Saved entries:
[Start of section]
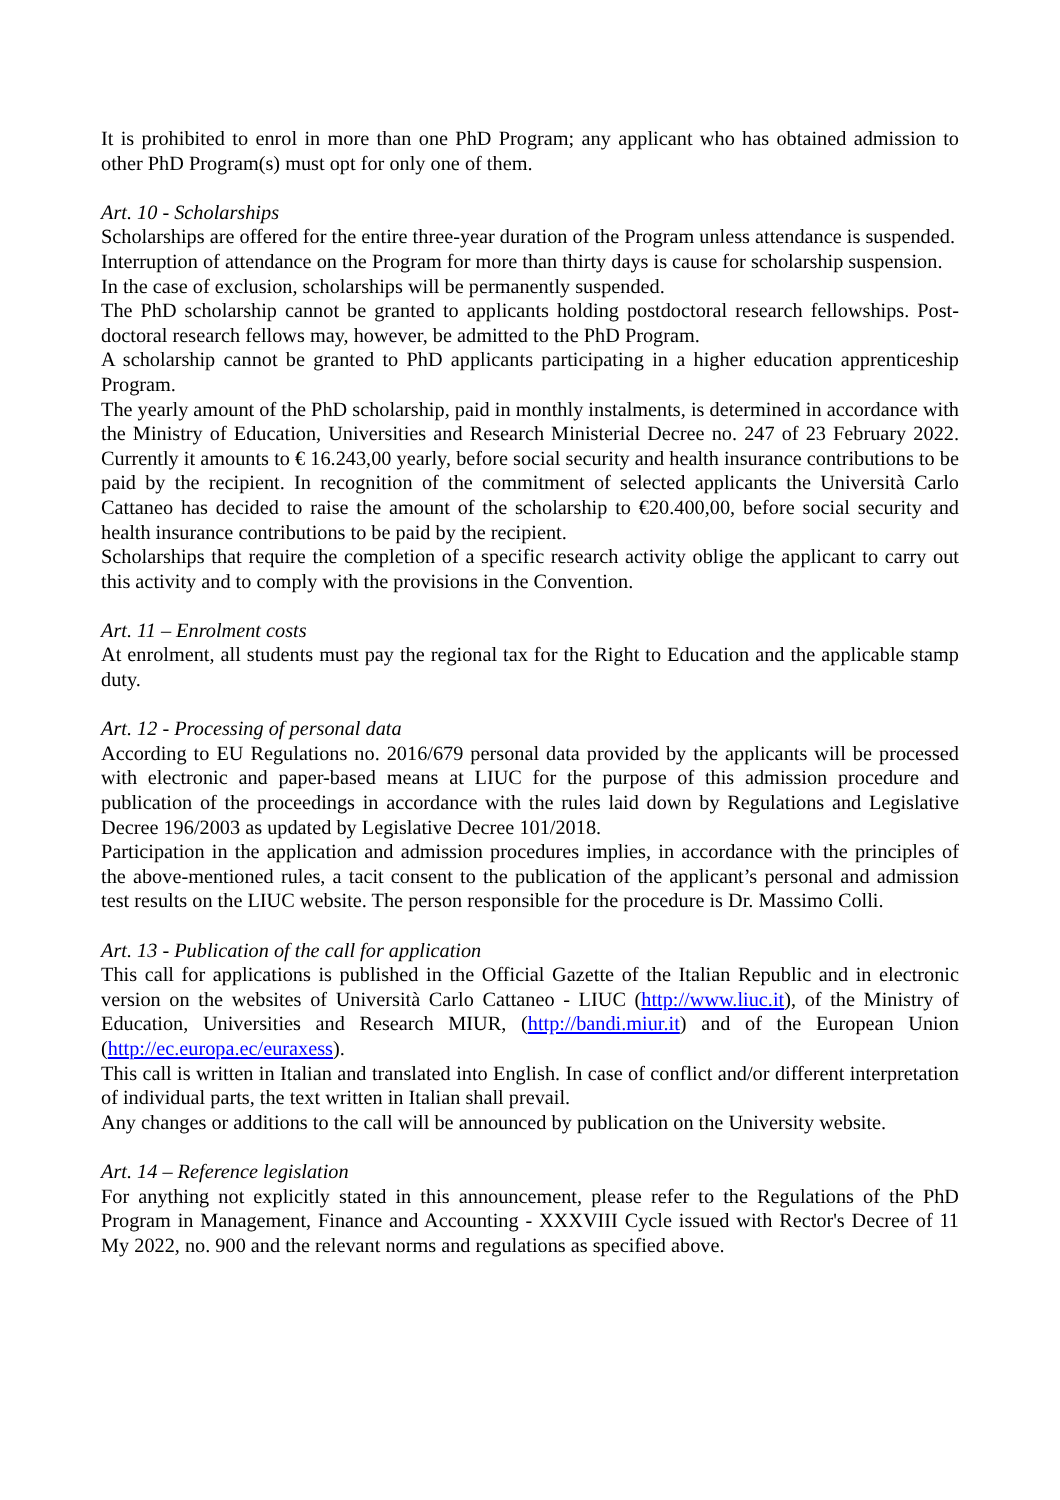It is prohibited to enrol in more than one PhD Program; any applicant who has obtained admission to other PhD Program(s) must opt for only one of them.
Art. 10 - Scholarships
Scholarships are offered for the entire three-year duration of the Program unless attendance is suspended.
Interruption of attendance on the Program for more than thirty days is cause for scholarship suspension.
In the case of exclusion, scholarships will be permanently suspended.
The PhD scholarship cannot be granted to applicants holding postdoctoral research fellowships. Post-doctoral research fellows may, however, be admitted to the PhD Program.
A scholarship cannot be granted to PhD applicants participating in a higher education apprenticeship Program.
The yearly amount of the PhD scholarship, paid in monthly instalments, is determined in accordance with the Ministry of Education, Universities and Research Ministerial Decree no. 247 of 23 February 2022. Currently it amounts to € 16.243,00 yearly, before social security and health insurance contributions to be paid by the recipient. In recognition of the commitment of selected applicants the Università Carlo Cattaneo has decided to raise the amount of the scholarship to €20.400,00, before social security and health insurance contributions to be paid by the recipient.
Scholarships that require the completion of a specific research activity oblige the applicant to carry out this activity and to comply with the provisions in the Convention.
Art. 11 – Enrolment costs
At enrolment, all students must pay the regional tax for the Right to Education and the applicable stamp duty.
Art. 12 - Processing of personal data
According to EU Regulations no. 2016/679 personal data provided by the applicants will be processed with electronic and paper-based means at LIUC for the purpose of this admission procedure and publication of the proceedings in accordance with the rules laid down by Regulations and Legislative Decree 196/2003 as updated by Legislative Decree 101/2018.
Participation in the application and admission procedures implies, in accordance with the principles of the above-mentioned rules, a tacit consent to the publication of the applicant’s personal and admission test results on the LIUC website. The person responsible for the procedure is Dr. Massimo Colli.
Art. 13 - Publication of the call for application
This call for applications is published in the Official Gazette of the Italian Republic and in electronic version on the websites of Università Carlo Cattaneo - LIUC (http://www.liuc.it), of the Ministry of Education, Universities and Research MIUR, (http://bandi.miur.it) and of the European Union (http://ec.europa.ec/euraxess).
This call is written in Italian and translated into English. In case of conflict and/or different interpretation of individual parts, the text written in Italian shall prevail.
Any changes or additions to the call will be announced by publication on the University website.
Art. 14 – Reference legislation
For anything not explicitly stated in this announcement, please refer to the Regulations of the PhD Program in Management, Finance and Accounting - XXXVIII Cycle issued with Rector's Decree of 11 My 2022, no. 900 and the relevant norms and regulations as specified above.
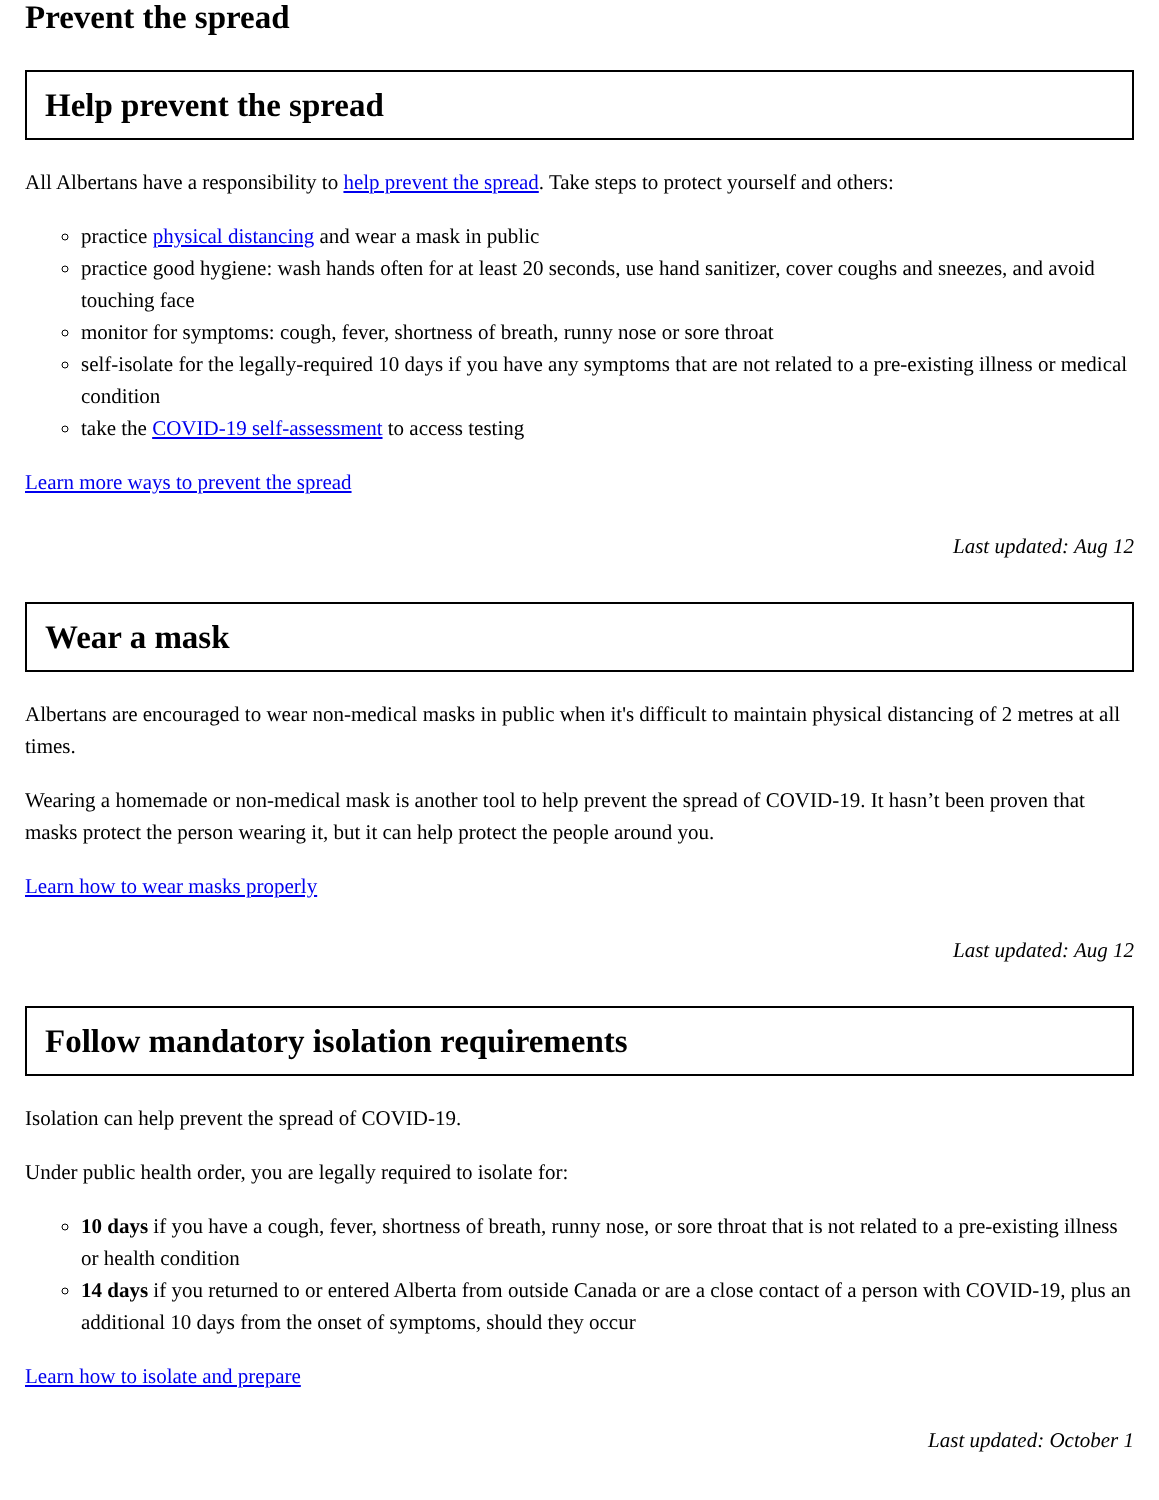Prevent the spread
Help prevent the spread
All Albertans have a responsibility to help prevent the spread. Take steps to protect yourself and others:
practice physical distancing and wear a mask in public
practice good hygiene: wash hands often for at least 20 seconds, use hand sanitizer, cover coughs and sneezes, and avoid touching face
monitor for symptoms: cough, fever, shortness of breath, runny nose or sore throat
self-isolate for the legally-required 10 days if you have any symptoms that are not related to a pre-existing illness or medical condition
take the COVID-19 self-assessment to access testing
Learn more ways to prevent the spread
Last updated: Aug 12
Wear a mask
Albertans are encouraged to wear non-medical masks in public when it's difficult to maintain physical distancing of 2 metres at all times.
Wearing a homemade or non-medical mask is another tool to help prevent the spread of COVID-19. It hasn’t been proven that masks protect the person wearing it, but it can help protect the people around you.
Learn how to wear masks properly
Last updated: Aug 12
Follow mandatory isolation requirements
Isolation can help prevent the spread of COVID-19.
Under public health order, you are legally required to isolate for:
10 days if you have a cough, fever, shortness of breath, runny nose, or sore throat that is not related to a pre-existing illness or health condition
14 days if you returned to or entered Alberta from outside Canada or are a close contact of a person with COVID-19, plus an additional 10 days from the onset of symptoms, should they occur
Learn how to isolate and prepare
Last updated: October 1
[End of section]
■ **Task to complete**: Your task is to repeat exactly the lines from the beginning of the data to the line that contains "In the case", both ends included, leaving out pictures.

■ **Response to the exercise**:
It is prohibited to enrol in more than one PhD Program; any applicant who has obtained admission to other PhD Program(s) must opt for only one of them.
Art. 10 - Scholarships
Scholarships are offered for the entire three-year duration of the Program unless attendance is suspended.
Interruption of attendance on the Program for more than thirty days is cause for scholarship suspension.
In the case of exclusion, scholarships will be permanently suspended.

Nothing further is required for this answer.